-------- Document section

What We Played: A Deadly Winter (Pickets and Blinds)

Adrienne
user 13146674
Belmont, CA
Post #: 9
Players:
Jeff as Harvey Mills, a fortune-misfavoured milkman with a fondness for automobiles
Dave as Joe "330" Grinnell, a retired pro baseball player with a lot of money and a looming divorce
Ben as Keith Holland, a slightly sleazy real-estate agent with higher aspirations than he can afford
Adrienne as Greta Newman, a misanthropic geriatric widow with a newly-acquired habit

Setting: Small upper-class seaside town in 50's New England. (We chose the "Dark Banality" tone.)

Stories:
Harvey Mills is an unassuming man. He lives a quiet life delivering milk to the wealthy and coming home to his wife Suzie and his four kids. But, it turns out Mrs. Holland wants more from him than just two pints of milk—and he delivers. He tells his old buddy Rocko about it as they go for deer-hunting in the Montgomery estate. Agitated about what to do about Suzie, he responds too quickly to a sudden sound and a second later an officer lies bleeding at his feet. Should he save him? Should he kill him? Should he leave him? Even as Harvey makes for the hospital, the policeman expires. Harvey decides he needs to get some money, get his family, and get out of town quick. Not above a little blackmail, he forces the cash out of Mrs. Holland in exchange for his silence. Heedless of Harvey Junior's fever, he drags his family into the car, and though he makes it out of state, he loses his son.

----------------

Brief A: In the A Deadly Winter play report, who is Harvey Mills's old buddy that he goes deer-hunting with?
Brief B: Extend the A Deadly Winter play report past its final sentence.

-------- Data supplied

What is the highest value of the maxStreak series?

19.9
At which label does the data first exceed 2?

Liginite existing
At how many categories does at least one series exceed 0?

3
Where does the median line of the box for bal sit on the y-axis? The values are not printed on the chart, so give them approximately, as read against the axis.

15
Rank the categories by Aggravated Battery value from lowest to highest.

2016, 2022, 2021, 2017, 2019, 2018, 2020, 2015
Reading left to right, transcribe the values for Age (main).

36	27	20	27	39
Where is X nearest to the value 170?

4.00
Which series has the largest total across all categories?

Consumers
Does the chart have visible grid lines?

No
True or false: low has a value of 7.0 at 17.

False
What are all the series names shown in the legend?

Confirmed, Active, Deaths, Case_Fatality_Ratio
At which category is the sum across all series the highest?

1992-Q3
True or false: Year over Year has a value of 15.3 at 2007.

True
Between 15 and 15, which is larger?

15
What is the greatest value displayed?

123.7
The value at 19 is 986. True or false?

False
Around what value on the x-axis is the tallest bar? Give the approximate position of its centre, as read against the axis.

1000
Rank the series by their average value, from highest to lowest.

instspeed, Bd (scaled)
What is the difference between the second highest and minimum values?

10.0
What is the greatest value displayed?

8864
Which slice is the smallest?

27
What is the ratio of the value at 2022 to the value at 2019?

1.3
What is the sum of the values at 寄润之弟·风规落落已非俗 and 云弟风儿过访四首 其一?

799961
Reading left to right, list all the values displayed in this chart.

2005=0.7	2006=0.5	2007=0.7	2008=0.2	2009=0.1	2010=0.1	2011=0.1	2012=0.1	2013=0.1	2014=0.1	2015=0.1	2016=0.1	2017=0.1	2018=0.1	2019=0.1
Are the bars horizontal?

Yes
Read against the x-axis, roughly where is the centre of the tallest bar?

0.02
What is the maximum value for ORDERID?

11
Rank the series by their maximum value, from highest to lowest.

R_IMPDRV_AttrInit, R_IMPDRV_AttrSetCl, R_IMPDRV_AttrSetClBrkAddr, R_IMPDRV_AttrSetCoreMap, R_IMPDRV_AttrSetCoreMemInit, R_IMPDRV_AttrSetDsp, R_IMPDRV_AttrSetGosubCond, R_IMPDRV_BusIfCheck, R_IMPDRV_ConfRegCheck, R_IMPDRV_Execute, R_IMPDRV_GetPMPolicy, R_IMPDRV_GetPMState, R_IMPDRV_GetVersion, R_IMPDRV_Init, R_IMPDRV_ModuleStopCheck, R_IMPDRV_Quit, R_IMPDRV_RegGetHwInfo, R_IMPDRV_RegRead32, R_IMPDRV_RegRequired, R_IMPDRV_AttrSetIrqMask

----------------

Response area A: Rocko.

Response area B:
Joe is as skilled with money as he is with a bat, and when Keith Holland offers him an inside deal on the Montgomery estate he doesn't refuse. But months go by and old Mrs. Montgomery still doesn't move out. His soon-to-be-ex-wife's attorney is breathing down his neck for information on his assets. He needs to shift a lot of cash and time is running out. So, he sneaks over to the Montgomery estate to pay the old bag a visit. But instead of finding her, the sound of a shot (from outside) brings her nephew Lewis down from upstairs and Joe has to talk fast to stop him from calling the police. It is then that he sees the unsigned property agreement and in a sudden rush of adrenaline brains the nephew with a paperweight. He takes the papers, hides the body and gives Keith a call. An increase in his cut persuades Keith to forge the old woman's signature and the deal goes through. Joe heads to Cincinnati to lay low, but unfortunately, with the suspicious death of Mrs. Montgomery, the discovery of her nephew's body and the empty officer Donald's car on her premises, he strikes out. (Sorry.)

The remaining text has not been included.